With this big idea in mind, I would like to design a social bot with some personalized functions to comfort users with skills learned throughout the course Programming for Online Prototyping.


Context

Several social bots in the current market have offered me a lot of inspiration for my later design. For instance, a precedent project like Woebot is an artificially intelligent chatbot that uses CBT principles to treating depression. 

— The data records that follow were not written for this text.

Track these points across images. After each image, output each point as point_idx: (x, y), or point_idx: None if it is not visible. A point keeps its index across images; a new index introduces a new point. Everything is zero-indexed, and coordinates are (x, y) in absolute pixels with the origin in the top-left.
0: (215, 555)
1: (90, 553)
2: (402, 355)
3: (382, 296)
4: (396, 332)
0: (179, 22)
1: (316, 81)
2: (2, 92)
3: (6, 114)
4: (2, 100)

There are 5 prominent features of Woebot that stand out to benefit clients and have shed light in my later design as well:

1. offer immediate emotional support; 

2. practical self-monitoring tool for thoughts, emotions, and behaviors; 

3. in-vivo practice (sth occurs in real life moment); 

4. offer a forum where to discuss fears about social situations; 

5. role modeling growth mindset. 


Process

Step 1: Planning and Conceptualization

With a general background research on the social bots, I first made a project proposal, stating the goal, work timeline and expected outcome. After that I tried to find out 3 examples of bot interactions I would like to emulate or inform my future chatbot design with written discovery posted in slack. After sharing in class, I created a priority matrix to list out all the features I would like to implement and developed an annotated workflow diagram that explains how the application I want to build would work.


Step 2: Technical Needs

After making out the design outline, I then researched into the potential APIs that might be useful in my project. I found out useful APIs such as MovieDb, Giphy, would help add live elements to my conversation design. When I was trying to experiment and adapt these APIs into my project, it was really challenging at first to get familiar with the syntax of different APIs and extract the right output. 

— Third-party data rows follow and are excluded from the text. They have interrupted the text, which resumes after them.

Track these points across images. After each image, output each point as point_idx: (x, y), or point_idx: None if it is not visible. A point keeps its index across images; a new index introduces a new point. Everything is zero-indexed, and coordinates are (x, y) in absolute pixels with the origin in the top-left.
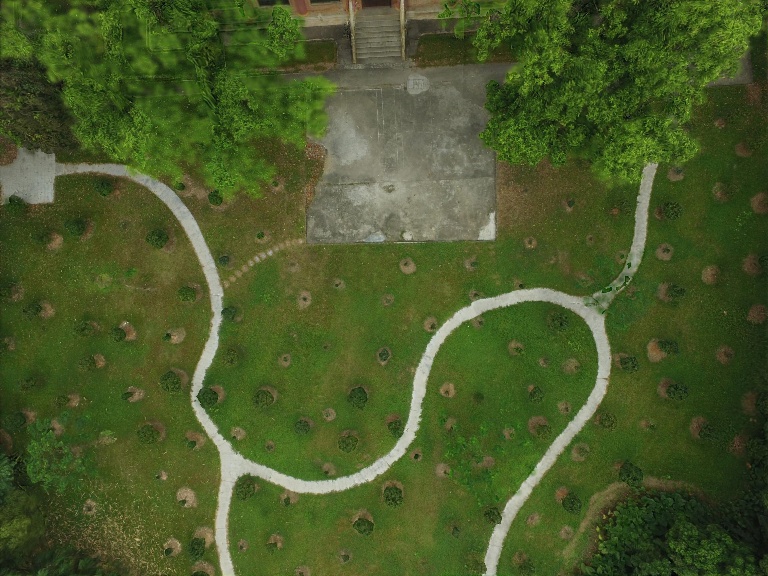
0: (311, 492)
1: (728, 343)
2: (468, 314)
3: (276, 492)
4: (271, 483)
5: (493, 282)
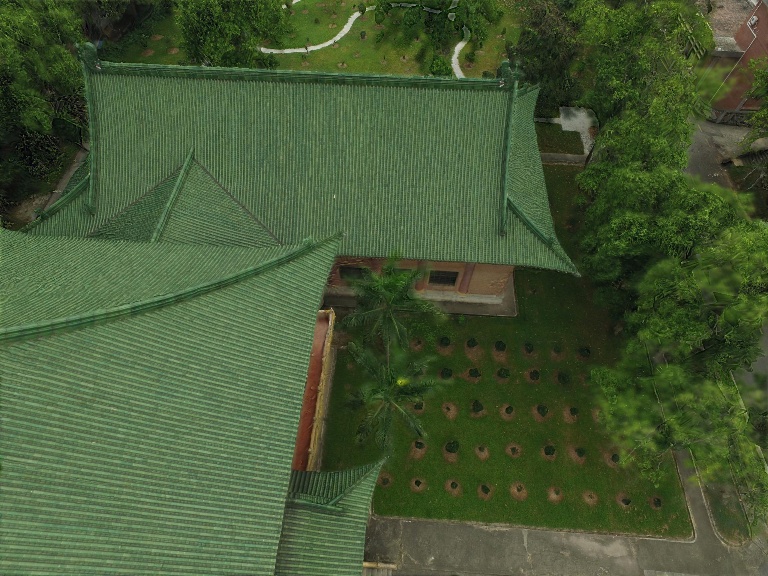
0: (410, 4)
1: (179, 30)
2: (313, 48)
3: (427, 5)
4: (430, 8)
5: (295, 57)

Step 3: Experience Prototyping

Key features:

  • Give you a customized greeting
  • Send a random joke
  • Share a fun fact 
  • Recommend a random ice-breaking topic
  • Share cute emojis
  • Recommend a random popular movie

Tech highlights:
  • To store {:name} and send back to user for back and forth effect
  • To apply external APIs to get richer content output
  • To apply SSML to change the voice and tone of the chatbot to make conversation more fun and engaging


Product

Tools: alexa console, ruby language

Demo link: https://vimeo.com/415700645

Front-end showcase:


Reflection

Throughout the project I got more understanding towards conversation and conversational design. I didn’t even notice that our choices in human-computer conversation were not 100% based on our own decisions but rather heavily by the past searching outcomes. The current conversational engine failed to offer a space for users to look forward or question the generated recommendation.

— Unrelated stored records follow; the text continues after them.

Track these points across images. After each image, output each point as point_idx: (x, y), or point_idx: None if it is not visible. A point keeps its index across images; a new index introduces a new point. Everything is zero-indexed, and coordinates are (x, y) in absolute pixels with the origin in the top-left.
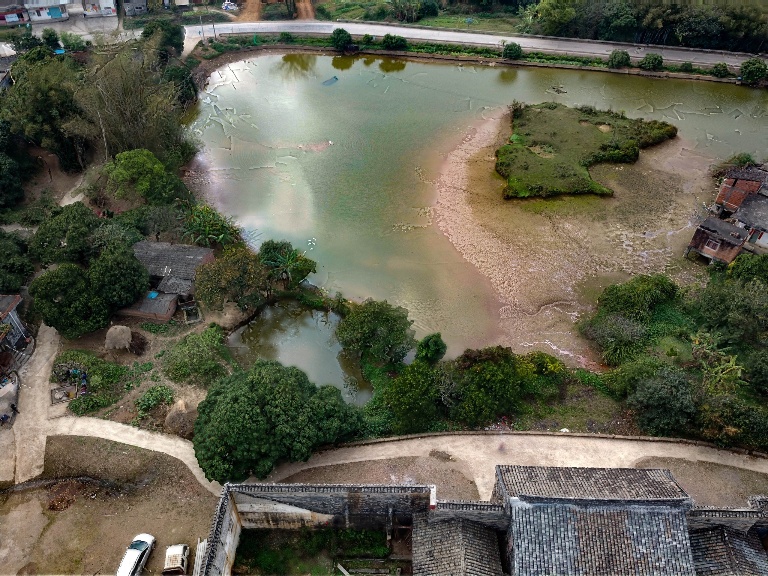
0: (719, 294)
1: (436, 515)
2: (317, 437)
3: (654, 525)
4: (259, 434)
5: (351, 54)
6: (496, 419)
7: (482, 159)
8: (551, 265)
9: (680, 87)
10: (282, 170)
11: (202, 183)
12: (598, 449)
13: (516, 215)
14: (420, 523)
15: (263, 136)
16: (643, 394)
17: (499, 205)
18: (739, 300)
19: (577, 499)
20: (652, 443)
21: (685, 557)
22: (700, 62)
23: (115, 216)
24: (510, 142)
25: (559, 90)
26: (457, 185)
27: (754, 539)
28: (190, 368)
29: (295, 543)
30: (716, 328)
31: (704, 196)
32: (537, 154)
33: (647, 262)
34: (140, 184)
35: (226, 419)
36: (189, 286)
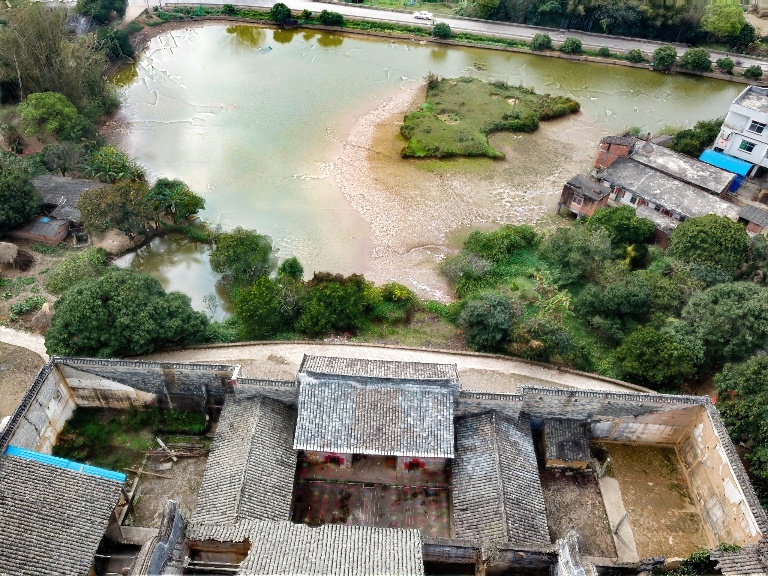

“As a designer, I shall act always so as to increase the total number of choices for a user.” I think this quote is powerful in trying to improve conversation in a better direction. A good conversation should delight us, engage us, reach (dis)agreement and evolve something we on our own don’t expect to happen. At the same time I do feel a quandary in designing a quality conversation and developing it in Alexa console as well. Design principle is one thing, while development is another. The frequent bugs of API and also hardship to create bot-guided conversation are the two biggest challenge in my chatbot development.

For the next step, I hope to add more back and forth interactions for my comfort bot. Also the applicability of the current conversational design into a broader space would be another direction in the next iteration.